Setting and sticking to an agenda is also important; having more items on your agenda than fingers on your hand will make it hard to keep the focus on your priorities, he said.
Exploring all the options is crucial in decision-making, Young said. “Is the decision being made to advance the right cause? Motivation, purpose and truth are so important.”
When asked by an audience member to describe the hardest decision he’s ever had to make, Gallagher did not hesitate.
“It’s right now — we’re trying to decide whether to get rid of our crossing guards,” he said, referring to one of the cost-cutting proposals facing city aldermen as they craft next year’s budget. “The mayor doesn’t get a vote — only in the event of a 4-4 tie. I hope it isn’t 4-4.”
The Common Council voted 7-1 Thursday night to eliminate the crossing guards in the 2010 budget.

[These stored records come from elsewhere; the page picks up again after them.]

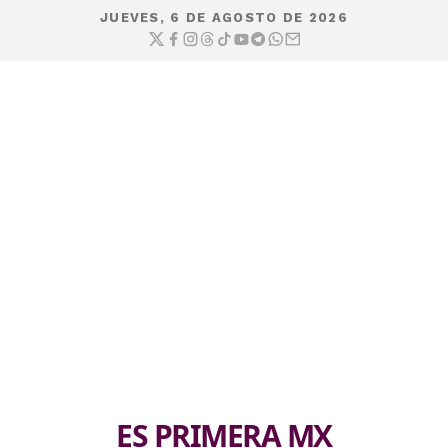
JUEVES, 6 DE AGOSTO DE 2026
ES PRIMERA MX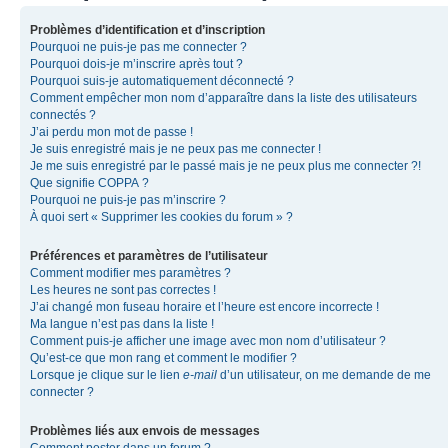
Problèmes d’identification et d’inscription
Pourquoi ne puis-je pas me connecter ?
Pourquoi dois-je m’inscrire après tout ?
Pourquoi suis-je automatiquement déconnecté ?
Comment empêcher mon nom d’apparaître dans la liste des utilisateurs
connectés ?
J’ai perdu mon mot de passe !
Je suis enregistré mais je ne peux pas me connecter !
Je me suis enregistré par le passé mais je ne peux plus me connecter ?!
Que signifie COPPA ?
Pourquoi ne puis-je pas m’inscrire ?
À quoi sert « Supprimer les cookies du forum » ?
Préférences et paramètres de l’utilisateur
Comment modifier mes paramètres ?
Les heures ne sont pas correctes !
J’ai changé mon fuseau horaire et l’heure est encore incorrecte !
Ma langue n’est pas dans la liste !
Comment puis-je afficher une image avec mon nom d’utilisateur ?
Qu’est-ce que mon rang et comment le modifier ?
Lorsque je clique sur le lien
e-mail
d’un utilisateur, on me demande de me
connecter ?
Problèmes liés aux envois de messages
Comment poster dans un forum ?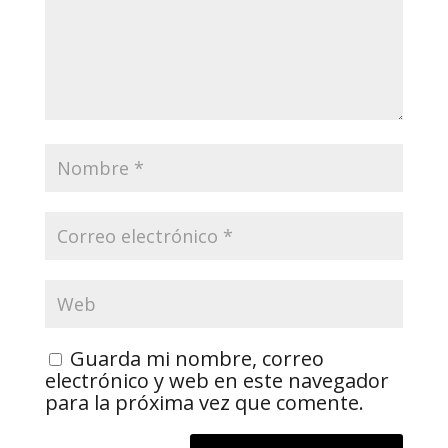
Guarda mi nombre, correo
electrónico y web en este navegador
para la próxima vez que comente.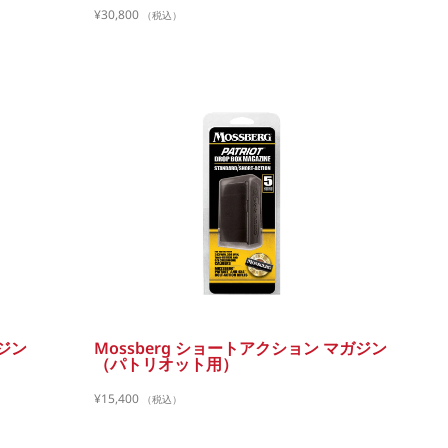
¥
30,800
（税込）
ガジン
Mossberg ショートアクション マガジン
（パトリオット用）
¥
15,400
（税込）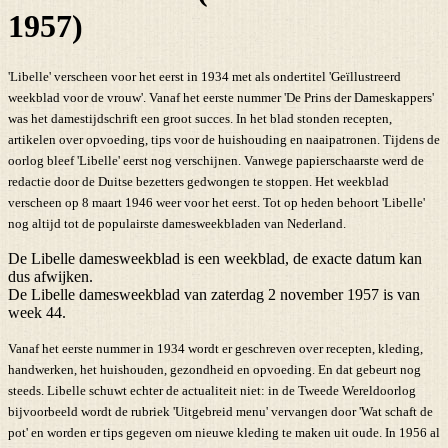
1957)
'Libelle' verscheen voor het eerst in 1934 met als ondertitel 'Geïllustreerd
weekblad voor de vrouw'. Vanaf het eerste nummer 'De Prins der Dameskappers'
was het damestijdschrift een groot succes. In het blad stonden recepten,
artikelen over opvoeding, tips voor de huishouding en naaipatronen. Tijdens de
oorlog bleef 'Libelle' eerst nog verschijnen. Vanwege papierschaarste werd de
redactie door de Duitse bezetters gedwongen te stoppen. Het weekblad
verscheen op 8 maart 1946 weer voor het eerst. Tot op heden behoort 'Libelle'
nog altijd tot de populairste damesweekbladen van Nederland.
De Libelle damesweekblad is een weekblad, de exacte datum kan
dus afwijken.
De Libelle damesweekblad van zaterdag 2 november 1957 is van
week 44.
Vanaf het eerste nummer in 1934 wordt er geschreven over recepten, kleding,
handwerken, het huishouden, gezondheid en opvoeding. En dat gebeurt nog
steeds. Libelle schuwt echter de actualiteit niet: in de Tweede Wereldoorlog
bijvoorbeeld wordt de rubriek 'Uitgebreid menu' vervangen door 'Wat schaft de
pot' en worden er tips gegeven om nieuwe kleding te maken uit oude. In 1956 al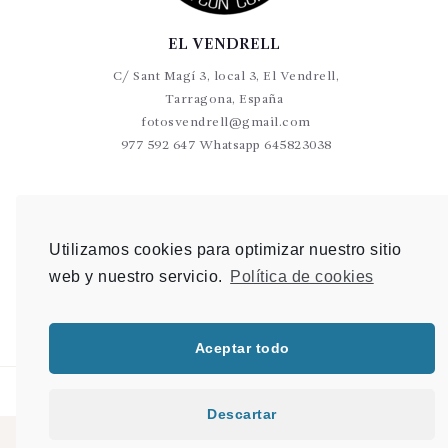
EL VENDRELL
C/ Sant Magí 3, local 3, El Vendrell,
Tarragona, España
fotosvendrell@gmail.com
977 592 647 Whatsapp 645823038
VALLS
C/Germans Sant Gabriel 20-22 L9 Valls
Utilizamos cookies para optimizar nuestro sitio
photovalls@gmail.com
web y nuestro servicio.
Política de cookies
977 600 904 Whatsapp 648 907 489
Aceptar todo
Descartar
© 2021 PHOTO & SHOP |
Mapa del sitio
|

Cortland resident Kim Huffman praised Gallagher for what she called “quiet leadership” — doing things that don’t always get recognition. Nine years ago, when she and her husband, David, were considering a move from Michigan to Central New York, they stopped into the Chamber of Commerce office on a whim.
“Mr. Gallagher talked to us for two hours, realistically and positively, about the town,” she said. “Because of this, we moved here.”
In the end, Gallagher said good leaders are recognized by their actions because they command respect rather than demanding it.
“You don’t make yourself a leader, your peers make you a leader,” Gallagher said. “People don’t care how much you know; they want to know how much you care.”